____ Material to process
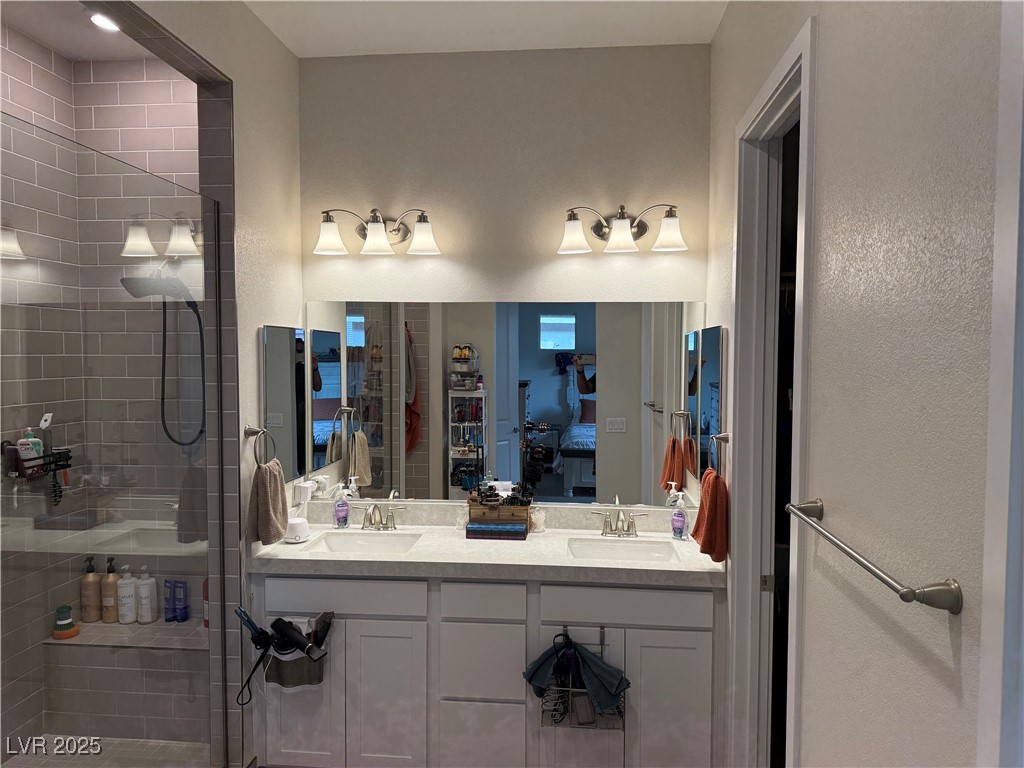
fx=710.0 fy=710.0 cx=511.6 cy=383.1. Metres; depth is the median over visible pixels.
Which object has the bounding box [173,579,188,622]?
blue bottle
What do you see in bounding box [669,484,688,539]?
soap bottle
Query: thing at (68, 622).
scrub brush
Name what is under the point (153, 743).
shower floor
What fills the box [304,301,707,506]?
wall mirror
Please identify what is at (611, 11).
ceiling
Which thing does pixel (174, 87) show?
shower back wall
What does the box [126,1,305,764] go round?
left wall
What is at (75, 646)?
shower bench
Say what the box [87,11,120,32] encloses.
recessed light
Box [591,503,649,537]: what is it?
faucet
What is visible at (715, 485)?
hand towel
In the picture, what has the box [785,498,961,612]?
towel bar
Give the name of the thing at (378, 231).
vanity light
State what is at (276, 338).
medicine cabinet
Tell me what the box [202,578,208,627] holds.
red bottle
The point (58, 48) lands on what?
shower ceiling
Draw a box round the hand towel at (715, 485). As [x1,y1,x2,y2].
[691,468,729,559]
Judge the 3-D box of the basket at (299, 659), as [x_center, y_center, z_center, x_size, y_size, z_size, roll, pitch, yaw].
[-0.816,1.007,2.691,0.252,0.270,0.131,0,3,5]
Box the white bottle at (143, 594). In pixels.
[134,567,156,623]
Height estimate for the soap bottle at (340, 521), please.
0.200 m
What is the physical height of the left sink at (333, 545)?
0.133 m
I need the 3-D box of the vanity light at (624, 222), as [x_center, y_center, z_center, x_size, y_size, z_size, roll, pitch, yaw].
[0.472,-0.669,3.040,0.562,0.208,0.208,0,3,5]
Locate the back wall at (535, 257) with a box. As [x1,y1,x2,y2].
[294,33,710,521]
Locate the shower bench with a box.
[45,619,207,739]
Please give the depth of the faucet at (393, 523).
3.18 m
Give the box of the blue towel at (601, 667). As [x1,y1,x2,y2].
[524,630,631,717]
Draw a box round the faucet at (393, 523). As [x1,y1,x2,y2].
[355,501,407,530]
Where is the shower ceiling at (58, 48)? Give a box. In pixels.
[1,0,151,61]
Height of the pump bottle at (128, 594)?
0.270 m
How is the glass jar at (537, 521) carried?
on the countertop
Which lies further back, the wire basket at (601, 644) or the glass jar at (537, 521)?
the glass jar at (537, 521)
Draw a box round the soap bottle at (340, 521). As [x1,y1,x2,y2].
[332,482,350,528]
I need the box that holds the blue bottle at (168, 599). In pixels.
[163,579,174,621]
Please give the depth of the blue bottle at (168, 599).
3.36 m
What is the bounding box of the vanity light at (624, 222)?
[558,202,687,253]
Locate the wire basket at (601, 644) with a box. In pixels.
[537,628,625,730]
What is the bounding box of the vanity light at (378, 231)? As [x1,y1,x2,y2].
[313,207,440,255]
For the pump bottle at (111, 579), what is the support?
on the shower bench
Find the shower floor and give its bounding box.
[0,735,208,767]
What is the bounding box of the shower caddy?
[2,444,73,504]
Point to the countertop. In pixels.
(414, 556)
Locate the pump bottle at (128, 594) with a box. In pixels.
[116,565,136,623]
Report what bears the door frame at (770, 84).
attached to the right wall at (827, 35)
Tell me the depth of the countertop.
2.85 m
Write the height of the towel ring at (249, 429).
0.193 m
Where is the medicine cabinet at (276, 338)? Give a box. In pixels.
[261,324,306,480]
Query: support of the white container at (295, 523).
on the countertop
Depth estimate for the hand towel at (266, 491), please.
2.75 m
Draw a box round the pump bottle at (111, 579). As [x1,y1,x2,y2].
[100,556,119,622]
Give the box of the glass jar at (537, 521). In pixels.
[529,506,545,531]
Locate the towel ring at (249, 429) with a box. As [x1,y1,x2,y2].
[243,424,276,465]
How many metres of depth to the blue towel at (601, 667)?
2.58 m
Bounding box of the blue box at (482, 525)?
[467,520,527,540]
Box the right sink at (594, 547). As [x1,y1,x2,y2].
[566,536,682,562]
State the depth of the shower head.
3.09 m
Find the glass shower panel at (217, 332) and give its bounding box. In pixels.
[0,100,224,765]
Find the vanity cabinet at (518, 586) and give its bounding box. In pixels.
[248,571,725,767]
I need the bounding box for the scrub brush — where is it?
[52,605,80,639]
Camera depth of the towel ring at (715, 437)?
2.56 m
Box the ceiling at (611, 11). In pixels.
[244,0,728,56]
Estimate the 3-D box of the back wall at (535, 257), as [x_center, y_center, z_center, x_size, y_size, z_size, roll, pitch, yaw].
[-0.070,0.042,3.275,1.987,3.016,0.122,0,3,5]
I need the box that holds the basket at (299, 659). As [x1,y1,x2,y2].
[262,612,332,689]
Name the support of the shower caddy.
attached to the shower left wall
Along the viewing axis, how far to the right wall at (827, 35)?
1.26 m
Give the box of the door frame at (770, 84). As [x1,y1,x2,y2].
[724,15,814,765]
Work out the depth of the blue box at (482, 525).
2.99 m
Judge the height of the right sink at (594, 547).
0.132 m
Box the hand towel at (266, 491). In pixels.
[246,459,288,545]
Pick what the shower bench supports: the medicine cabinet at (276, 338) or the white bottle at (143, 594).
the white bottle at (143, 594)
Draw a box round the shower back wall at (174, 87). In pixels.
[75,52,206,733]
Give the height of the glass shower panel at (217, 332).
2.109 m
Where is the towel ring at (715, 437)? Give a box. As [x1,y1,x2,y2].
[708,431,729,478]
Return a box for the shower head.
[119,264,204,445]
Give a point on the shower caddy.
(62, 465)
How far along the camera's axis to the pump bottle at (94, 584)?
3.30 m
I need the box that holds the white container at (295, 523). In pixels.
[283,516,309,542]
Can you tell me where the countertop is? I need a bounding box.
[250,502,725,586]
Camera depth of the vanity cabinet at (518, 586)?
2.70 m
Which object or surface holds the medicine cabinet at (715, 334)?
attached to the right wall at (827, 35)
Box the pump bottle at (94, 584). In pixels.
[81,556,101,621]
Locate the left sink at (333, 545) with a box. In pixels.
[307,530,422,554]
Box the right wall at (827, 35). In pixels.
________
_Task to carry out_:
Quote each record exactly as it stands, minus the pictures.

_Answer space_:
fx=710.0 fy=710.0 cx=511.6 cy=383.1. Metres; depth is the median over visible pixels.
Which object has the bounding box [173,579,188,622]?
blue bottle
What do you see in bounding box [669,484,688,539]?
soap bottle
Query: thing at (68, 622).
scrub brush
Name what is under the point (153, 743).
shower floor
What fills the box [304,301,707,506]?
wall mirror
Please identify what is at (611, 11).
ceiling
Which thing does pixel (174, 87) show?
shower back wall
What does the box [126,1,305,764] go round?
left wall
What is at (75, 646)?
shower bench
Say what the box [87,11,120,32] encloses.
recessed light
Box [591,503,649,537]: what is it?
faucet
What is visible at (715, 485)?
hand towel
In the picture, what has the box [785,498,961,612]?
towel bar
Give the name of the thing at (378, 231).
vanity light
State what is at (276, 338).
medicine cabinet
Tell me what the box [202,578,208,627] holds.
red bottle
The point (58, 48) lands on what?
shower ceiling
Draw a box round the hand towel at (715, 485). As [x1,y1,x2,y2].
[691,468,729,559]
Judge the 3-D box of the basket at (299, 659), as [x_center, y_center, z_center, x_size, y_size, z_size, roll, pitch, yaw].
[-0.816,1.007,2.691,0.252,0.270,0.131,0,3,5]
Box the white bottle at (143, 594). In pixels.
[134,567,156,623]
Height estimate for the soap bottle at (340, 521), please.
0.200 m
What is the physical height of the left sink at (333, 545)?
0.133 m
I need the 3-D box of the vanity light at (624, 222), as [x_center, y_center, z_center, x_size, y_size, z_size, roll, pitch, yaw].
[0.472,-0.669,3.040,0.562,0.208,0.208,0,3,5]
Locate the back wall at (535, 257) with a box. As [x1,y1,x2,y2].
[294,33,710,521]
Locate the shower bench with a box.
[45,619,207,739]
Please give the depth of the faucet at (393, 523).
3.18 m
Give the box of the blue towel at (601, 667). As [x1,y1,x2,y2].
[524,630,631,717]
Draw a box round the faucet at (393, 523). As [x1,y1,x2,y2].
[355,501,407,530]
Where is the shower ceiling at (58, 48)? Give a box. In pixels.
[1,0,151,61]
Height of the pump bottle at (128, 594)?
0.270 m
How is the glass jar at (537, 521) carried?
on the countertop
Which lies further back, the wire basket at (601, 644) or the glass jar at (537, 521)?
the glass jar at (537, 521)
Draw a box round the soap bottle at (340, 521). As [x1,y1,x2,y2].
[332,482,350,528]
I need the box that holds the blue bottle at (168, 599). In pixels.
[163,579,174,621]
Please give the depth of the blue bottle at (168, 599).
3.36 m
What is the bounding box of the vanity light at (624, 222)?
[558,202,687,253]
Locate the wire basket at (601, 644) with a box. In pixels.
[537,628,625,730]
What is the bounding box of the vanity light at (378, 231)? As [x1,y1,x2,y2].
[313,207,440,255]
For the pump bottle at (111, 579), what is the support?
on the shower bench
Find the shower floor and give its bounding box.
[0,735,208,767]
What is the bounding box of the shower caddy?
[2,444,73,504]
Point to the countertop. In pixels.
(414, 556)
Locate the pump bottle at (128, 594) with a box. In pixels.
[116,565,136,623]
Report what bears the door frame at (770, 84).
attached to the right wall at (827, 35)
Tell me the depth of the countertop.
2.85 m
Write the height of the towel ring at (249, 429).
0.193 m
Where is the medicine cabinet at (276, 338)? Give a box. In pixels.
[261,324,306,480]
Query: support of the white container at (295, 523).
on the countertop
Depth estimate for the hand towel at (266, 491), please.
2.75 m
Draw a box round the pump bottle at (111, 579). As [x1,y1,x2,y2].
[100,556,119,622]
Give the box of the glass jar at (537, 521). In pixels.
[529,506,545,531]
Locate the towel ring at (249, 429) with a box. As [x1,y1,x2,y2].
[243,424,276,465]
How many metres of depth to the blue towel at (601, 667)?
2.58 m
Bounding box of the blue box at (482, 525)?
[467,520,527,540]
Box the right sink at (594, 547). As [x1,y1,x2,y2].
[566,536,682,562]
State the depth of the shower head.
3.09 m
Find the glass shower panel at (217, 332) and give its bounding box. In pixels.
[0,100,224,765]
Find the vanity cabinet at (518, 586) and give its bounding box. In pixels.
[248,571,725,767]
I need the bounding box for the scrub brush — where is it?
[52,605,80,639]
Camera depth of the towel ring at (715, 437)?
2.56 m
Box the ceiling at (611, 11). In pixels.
[244,0,728,56]
Estimate the 3-D box of the back wall at (535, 257), as [x_center, y_center, z_center, x_size, y_size, z_size, roll, pitch, yaw].
[-0.070,0.042,3.275,1.987,3.016,0.122,0,3,5]
I need the box that holds the basket at (299, 659). As [x1,y1,x2,y2].
[262,612,332,689]
Name the support of the shower caddy.
attached to the shower left wall
Along the viewing axis, how far to the right wall at (827, 35)?
1.26 m
Give the box of the door frame at (770, 84). As [x1,y1,x2,y2].
[724,15,814,765]
Work out the depth of the blue box at (482, 525).
2.99 m
Judge the height of the right sink at (594, 547).
0.132 m
Box the hand towel at (266, 491). In pixels.
[246,459,288,545]
Pick what the shower bench supports: the medicine cabinet at (276, 338) or the white bottle at (143, 594).
the white bottle at (143, 594)
Draw a box round the shower back wall at (174, 87). In pixels.
[75,52,206,733]
Give the height of the glass shower panel at (217, 332).
2.109 m
Where is the towel ring at (715, 437)? Give a box. As [x1,y1,x2,y2].
[708,431,729,478]
Return a box for the shower head.
[119,264,204,445]
Give a point on the shower caddy.
(62, 465)
How far along the camera's axis to the pump bottle at (94, 584)?
3.30 m
I need the box that holds the white container at (295, 523). In pixels.
[283,516,309,542]
Can you tell me where the countertop is? I need a bounding box.
[250,502,725,586]
Camera depth of the vanity cabinet at (518, 586)?
2.70 m
Which object or surface holds the medicine cabinet at (715, 334)?
attached to the right wall at (827, 35)
Box the pump bottle at (94, 584). In pixels.
[81,556,101,621]
Locate the left sink at (333, 545) with a box. In pixels.
[307,530,422,554]
Box the right wall at (827, 35). In pixels.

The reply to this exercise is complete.